The Yankees' fate could partly rest on the shoulders of two of their oldest — and most important — players. Girardi is optimistic Jeter, 38, coming off left ankle surgery, will be their everyday shortstop. And he is happy to hand the ball in the ninth to Rivera, 43, whom he called the "greatest closer of all time" but who missed the final four months last season due to knee surgery.
However, as confident as Girardi is in the two future Hall of Famers, no one knows for sure. "You want to see him," Girardi said of Jeter. "And you want to get over the 'I'm done worrying about him' stage. Same with Mo."
The Yankees won't be seeing much of Rodriguez, 37, who will continue rehabbing his surgically repaired hip in New York to prepare for his post All-Star break return. Girardi said it has nothing to do with avoiding the potential camp distraction of Rodriguez, who was linked in a Miami New Times report last month as a client of alleged PED supplier Anthony Bosch. Rodriguez, who has denied the report, is just getting off crutches and Girardi said the "best place" for him is with specialists in New York. "He's not ready to do anything with us from a baseball standpoint," Girardi said.
Aside from Rodriguez's absence, there has been considerable focus on what the Yankees lost, including catcher Russell Martin (Pirates), outfielders Nick Swisher (Indians) and Raul Ibanez (Mariners) and reliever Rafael Soriano (Nationals). Gone are nearly 100 of their MLB-leading 245 homers from 2012, and even though New York signed veteran Kevin Youkilis (one year, $12 million) to play third base, Girardi admitted the offense will have a different look.
The Yankees still boast some pop, with Robinson Cano, Mark Teixeira and Curtis Granderson, but will rely on speed at the top with Brett Gardner and Ichiro Suzuki.

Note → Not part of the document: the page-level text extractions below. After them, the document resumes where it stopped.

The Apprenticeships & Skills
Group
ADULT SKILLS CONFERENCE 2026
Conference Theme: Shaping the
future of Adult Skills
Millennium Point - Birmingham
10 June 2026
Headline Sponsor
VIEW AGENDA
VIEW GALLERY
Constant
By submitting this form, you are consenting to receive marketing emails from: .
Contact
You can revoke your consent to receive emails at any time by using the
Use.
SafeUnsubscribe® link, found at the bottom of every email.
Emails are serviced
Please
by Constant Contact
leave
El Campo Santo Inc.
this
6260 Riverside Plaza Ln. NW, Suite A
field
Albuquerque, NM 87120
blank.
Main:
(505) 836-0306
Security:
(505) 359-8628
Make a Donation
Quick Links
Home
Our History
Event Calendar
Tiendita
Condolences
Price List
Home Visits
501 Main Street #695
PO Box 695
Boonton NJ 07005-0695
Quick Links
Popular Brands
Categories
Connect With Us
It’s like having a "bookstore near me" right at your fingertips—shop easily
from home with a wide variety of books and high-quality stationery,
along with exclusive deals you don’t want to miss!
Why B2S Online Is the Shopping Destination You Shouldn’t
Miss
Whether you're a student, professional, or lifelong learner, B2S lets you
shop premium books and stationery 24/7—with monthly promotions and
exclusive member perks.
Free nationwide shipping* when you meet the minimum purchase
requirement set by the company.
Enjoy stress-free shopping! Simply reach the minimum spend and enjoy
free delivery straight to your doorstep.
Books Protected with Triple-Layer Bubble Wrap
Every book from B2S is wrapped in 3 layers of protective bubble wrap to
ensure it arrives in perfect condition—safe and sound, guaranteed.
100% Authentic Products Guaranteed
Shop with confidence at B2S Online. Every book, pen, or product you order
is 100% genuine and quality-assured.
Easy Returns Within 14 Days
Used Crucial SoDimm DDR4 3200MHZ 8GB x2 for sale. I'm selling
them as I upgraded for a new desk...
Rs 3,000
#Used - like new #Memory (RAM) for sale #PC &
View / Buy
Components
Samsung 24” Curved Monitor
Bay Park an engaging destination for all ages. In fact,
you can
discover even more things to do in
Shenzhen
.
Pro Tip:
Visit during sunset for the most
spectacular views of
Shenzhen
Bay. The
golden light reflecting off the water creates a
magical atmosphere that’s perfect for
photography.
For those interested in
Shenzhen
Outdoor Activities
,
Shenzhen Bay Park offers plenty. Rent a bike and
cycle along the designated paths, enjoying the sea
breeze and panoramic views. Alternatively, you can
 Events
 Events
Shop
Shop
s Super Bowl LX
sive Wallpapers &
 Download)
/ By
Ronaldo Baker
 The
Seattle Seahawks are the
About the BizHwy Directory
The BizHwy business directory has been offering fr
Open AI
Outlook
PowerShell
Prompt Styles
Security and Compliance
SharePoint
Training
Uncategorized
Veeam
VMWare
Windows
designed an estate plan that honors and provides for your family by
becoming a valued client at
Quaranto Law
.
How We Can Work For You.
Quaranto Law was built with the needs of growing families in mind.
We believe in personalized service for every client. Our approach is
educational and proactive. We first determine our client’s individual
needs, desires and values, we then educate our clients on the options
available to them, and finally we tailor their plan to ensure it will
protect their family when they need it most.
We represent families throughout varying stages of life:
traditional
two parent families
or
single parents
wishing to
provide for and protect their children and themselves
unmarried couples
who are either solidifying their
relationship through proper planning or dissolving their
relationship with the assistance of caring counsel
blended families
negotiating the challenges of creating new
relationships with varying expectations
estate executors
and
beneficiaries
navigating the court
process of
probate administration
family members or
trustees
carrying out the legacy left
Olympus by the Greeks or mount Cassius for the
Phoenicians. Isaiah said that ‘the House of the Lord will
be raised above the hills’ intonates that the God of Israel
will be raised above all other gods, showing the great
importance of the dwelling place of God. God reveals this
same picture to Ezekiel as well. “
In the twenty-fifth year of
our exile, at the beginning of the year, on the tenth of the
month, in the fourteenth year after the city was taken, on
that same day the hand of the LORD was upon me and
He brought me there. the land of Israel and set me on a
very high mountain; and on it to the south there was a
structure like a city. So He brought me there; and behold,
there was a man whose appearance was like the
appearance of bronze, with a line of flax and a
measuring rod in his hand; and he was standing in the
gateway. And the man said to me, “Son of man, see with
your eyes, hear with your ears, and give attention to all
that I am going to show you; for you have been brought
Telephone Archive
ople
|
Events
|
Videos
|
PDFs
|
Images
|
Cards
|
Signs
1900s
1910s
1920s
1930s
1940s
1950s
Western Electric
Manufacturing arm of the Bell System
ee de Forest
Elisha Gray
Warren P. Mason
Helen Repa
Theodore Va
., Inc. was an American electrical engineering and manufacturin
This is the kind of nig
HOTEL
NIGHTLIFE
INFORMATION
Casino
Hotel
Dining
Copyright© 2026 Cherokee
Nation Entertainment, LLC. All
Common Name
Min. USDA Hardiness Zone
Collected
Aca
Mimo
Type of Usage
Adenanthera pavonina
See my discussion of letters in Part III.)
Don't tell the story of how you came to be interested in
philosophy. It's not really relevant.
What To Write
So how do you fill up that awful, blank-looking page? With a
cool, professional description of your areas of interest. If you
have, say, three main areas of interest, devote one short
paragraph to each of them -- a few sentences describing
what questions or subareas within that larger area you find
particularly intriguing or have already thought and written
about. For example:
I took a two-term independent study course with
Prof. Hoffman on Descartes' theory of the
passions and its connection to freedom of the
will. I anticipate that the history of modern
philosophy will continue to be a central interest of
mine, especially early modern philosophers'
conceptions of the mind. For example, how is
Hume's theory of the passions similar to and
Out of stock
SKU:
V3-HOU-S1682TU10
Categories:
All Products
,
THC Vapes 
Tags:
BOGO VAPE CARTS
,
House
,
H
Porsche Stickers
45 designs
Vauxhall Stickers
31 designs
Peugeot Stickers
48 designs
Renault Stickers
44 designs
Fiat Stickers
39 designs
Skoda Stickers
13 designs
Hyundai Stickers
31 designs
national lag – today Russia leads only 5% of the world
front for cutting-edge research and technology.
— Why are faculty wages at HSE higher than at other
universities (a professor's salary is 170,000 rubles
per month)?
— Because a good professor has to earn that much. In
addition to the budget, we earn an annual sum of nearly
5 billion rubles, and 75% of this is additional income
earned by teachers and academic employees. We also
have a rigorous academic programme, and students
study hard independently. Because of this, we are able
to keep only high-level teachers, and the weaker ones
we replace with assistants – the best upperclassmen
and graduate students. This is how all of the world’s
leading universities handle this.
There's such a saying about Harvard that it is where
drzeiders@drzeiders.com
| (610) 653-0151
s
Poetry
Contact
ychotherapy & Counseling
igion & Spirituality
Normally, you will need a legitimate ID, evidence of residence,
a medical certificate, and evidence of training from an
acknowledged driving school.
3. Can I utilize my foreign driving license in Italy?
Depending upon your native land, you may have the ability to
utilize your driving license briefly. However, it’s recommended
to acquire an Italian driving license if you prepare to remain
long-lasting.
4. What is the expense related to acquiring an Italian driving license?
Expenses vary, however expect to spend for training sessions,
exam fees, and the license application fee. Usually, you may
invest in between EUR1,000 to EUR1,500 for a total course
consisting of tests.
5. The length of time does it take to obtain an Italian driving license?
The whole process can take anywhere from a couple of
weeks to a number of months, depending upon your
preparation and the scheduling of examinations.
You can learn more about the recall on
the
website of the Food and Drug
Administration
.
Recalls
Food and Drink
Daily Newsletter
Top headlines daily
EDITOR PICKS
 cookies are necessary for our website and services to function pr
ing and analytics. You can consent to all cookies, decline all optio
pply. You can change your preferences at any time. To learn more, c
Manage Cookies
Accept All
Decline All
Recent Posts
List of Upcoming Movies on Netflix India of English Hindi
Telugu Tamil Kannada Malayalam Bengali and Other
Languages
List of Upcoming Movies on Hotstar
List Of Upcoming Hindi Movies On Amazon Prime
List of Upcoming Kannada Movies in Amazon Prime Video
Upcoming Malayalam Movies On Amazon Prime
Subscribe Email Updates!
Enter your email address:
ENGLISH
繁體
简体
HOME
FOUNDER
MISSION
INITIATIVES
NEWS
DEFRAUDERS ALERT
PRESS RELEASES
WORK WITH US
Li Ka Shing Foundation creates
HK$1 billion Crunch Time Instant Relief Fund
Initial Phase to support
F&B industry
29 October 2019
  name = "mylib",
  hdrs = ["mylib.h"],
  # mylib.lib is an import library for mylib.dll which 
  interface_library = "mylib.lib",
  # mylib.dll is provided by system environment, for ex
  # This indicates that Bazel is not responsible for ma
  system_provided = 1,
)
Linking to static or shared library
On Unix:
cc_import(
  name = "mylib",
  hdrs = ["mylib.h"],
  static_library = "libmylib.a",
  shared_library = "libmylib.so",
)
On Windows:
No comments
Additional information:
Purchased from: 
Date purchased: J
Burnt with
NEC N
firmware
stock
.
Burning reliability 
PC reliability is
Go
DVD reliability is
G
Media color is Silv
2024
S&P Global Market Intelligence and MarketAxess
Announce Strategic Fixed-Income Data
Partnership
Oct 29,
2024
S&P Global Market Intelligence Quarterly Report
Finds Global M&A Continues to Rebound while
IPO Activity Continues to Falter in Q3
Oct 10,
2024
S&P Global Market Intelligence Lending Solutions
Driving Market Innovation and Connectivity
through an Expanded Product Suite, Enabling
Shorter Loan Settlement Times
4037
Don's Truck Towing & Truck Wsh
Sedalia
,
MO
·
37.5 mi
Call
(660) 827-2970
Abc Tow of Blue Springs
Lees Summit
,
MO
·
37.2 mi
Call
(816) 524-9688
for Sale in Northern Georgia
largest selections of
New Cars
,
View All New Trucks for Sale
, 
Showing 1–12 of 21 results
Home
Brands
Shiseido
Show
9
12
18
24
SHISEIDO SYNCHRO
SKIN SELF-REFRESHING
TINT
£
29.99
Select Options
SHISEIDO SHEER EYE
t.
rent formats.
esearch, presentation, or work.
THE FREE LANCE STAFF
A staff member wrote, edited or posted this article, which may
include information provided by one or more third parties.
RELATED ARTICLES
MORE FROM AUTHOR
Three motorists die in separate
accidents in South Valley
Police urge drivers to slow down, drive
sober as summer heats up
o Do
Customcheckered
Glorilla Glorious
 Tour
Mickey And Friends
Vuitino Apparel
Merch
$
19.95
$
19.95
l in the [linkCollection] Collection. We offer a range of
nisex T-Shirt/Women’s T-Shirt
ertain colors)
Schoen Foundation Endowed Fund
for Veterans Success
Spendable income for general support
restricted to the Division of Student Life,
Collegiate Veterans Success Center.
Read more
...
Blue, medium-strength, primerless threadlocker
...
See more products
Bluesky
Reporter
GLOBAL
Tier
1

"I believe we're going to score runs," Girardi said. "It's just going to be in a different fashion."
The Yankees don't have an established catcher, picking this spring from among the trio of Francisco Cervelli, Chris Stewart and Austin Romine. But their bullpen remains mostly intact (Rivera replacing Soriano) and they'll have the same starting rotation. That staff is topped by a healthier CC Sabathia, who feels relief after an offseason procedure on his throwing elbow, which was more of an issue last year than initially stated. Girardi considered retaining veterans Andy Pettitte, 40, and Hiroki Kuroda, 38, as "big signings," overlooked because they were returning players.
The Yankees may not have made as big a splash this winter as other teams such as the Blue Jays, but Girardi noted that some of the biggest offseason spenders last year didn't make the playoffs.
"If other clubs want to think that we're vulnerable, that's okay," Girardi said. "But I love the character in that room, and the way they find ways to win games. And that's important."